Extracted data:

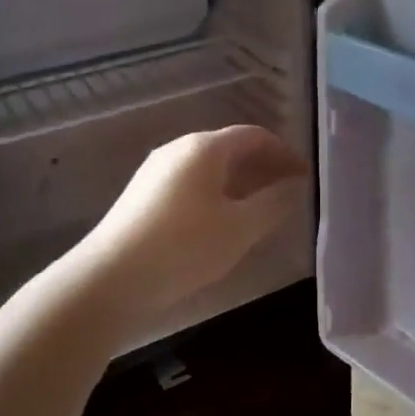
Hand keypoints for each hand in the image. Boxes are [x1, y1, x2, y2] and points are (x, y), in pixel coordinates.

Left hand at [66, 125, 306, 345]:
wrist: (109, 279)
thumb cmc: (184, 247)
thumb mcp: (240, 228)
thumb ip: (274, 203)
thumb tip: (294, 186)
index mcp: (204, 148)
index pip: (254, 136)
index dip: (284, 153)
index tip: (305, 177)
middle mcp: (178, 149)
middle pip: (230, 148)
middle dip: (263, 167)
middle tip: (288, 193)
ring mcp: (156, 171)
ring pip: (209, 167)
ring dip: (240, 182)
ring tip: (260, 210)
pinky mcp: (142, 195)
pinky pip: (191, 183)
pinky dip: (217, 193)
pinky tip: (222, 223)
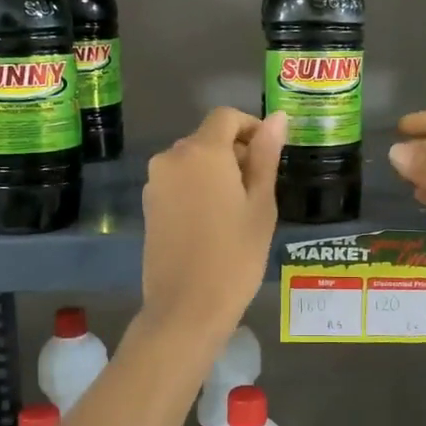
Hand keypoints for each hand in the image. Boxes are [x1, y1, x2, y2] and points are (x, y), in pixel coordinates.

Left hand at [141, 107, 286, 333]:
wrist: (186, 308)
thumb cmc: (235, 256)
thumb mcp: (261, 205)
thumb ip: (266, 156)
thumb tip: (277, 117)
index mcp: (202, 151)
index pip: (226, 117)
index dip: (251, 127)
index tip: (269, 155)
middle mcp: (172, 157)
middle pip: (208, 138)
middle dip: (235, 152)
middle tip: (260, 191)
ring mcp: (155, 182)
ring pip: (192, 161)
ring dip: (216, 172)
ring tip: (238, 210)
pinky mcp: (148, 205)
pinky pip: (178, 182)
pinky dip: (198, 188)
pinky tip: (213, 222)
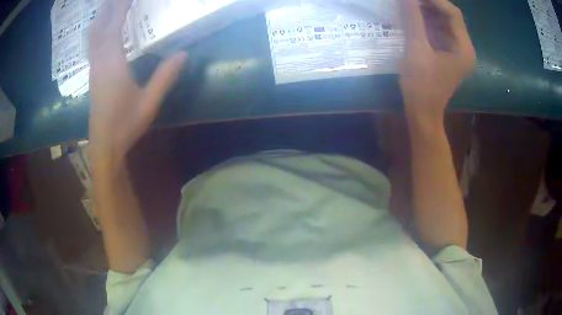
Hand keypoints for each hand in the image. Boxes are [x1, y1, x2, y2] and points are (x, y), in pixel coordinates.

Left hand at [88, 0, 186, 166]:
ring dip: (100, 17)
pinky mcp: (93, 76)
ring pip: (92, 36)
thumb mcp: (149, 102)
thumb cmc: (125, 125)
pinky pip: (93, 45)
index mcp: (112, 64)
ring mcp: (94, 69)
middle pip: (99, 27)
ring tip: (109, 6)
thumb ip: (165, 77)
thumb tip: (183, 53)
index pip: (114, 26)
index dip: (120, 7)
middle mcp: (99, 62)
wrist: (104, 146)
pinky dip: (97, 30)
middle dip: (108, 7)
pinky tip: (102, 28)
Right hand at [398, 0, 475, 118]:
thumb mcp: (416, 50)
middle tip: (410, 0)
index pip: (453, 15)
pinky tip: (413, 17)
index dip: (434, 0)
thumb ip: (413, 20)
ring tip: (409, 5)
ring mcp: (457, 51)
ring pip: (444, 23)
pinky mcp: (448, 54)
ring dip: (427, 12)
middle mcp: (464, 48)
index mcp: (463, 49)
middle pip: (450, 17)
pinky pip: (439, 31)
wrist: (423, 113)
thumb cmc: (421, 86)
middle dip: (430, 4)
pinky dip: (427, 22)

==

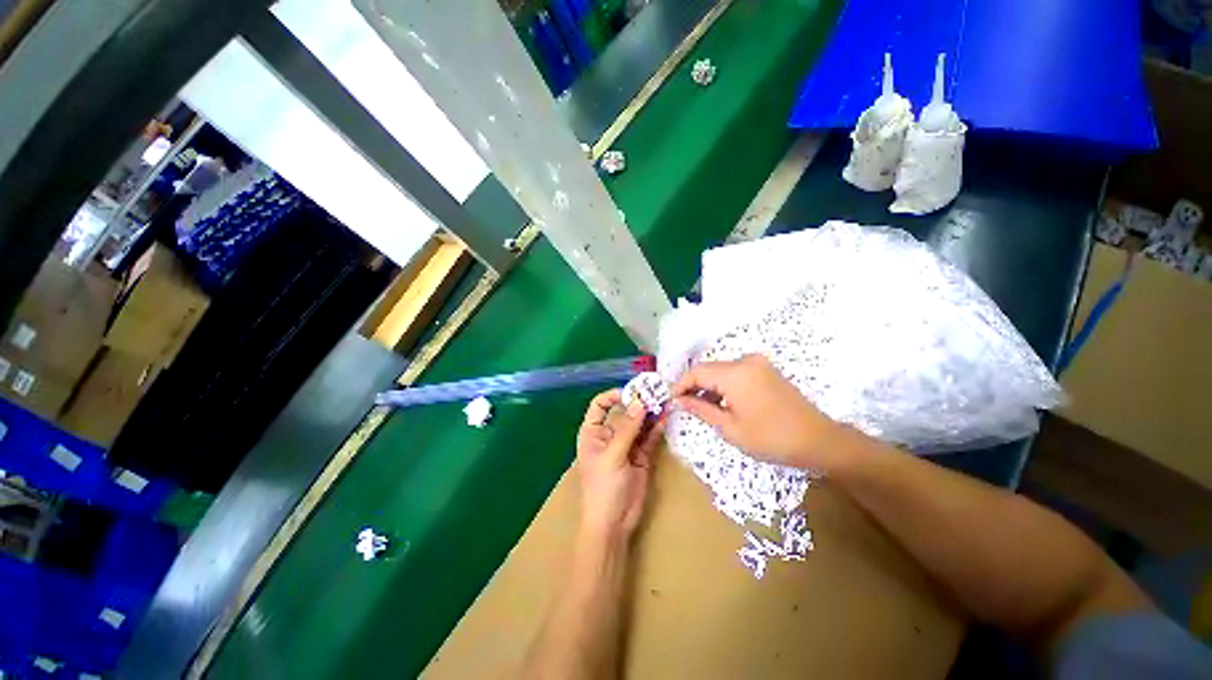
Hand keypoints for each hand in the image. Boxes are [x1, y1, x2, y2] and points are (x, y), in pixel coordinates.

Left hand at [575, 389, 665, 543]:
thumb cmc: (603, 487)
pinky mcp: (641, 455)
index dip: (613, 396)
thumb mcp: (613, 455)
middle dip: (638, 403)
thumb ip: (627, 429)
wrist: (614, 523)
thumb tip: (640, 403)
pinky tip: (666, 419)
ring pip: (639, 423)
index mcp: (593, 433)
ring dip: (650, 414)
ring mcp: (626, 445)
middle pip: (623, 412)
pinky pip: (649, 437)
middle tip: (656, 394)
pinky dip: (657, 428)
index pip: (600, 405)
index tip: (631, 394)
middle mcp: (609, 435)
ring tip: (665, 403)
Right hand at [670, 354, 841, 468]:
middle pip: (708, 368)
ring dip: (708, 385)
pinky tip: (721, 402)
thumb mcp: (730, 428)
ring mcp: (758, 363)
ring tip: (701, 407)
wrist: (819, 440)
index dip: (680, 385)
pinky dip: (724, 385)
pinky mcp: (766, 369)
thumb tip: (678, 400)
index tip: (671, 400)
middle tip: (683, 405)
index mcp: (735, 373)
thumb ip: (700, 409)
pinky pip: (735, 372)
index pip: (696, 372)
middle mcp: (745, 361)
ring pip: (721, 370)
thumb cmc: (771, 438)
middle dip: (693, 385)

Task to carry out: Looking at the records above, return exactly the lines from the line with "thumb mcp: (149, 102)" to the line with "ring mcp: (457, 51)", both ends included.

Response below:
thumb mcp: (149, 102)
thumb cmc: (125, 125)
pinky pip: (93, 45)
index mcp: (112, 64)
ring mcp: (94, 69)
middle pip: (99, 27)
ring tip: (109, 6)
thumb ip: (165, 77)
thumb tip: (183, 53)
index pip: (114, 26)
index dip: (120, 7)
middle mcp: (99, 62)
wrist: (104, 146)
pinky dip: (97, 30)
middle dip: (108, 7)
pinky tip: (102, 28)
Right hand at [398, 0, 475, 118]:
thumb mcp: (416, 50)
middle tip: (410, 0)
index pip: (453, 15)
pinky tip: (413, 17)
index dip: (434, 0)
thumb ip: (413, 20)
ring tip: (409, 5)
ring mcp: (457, 51)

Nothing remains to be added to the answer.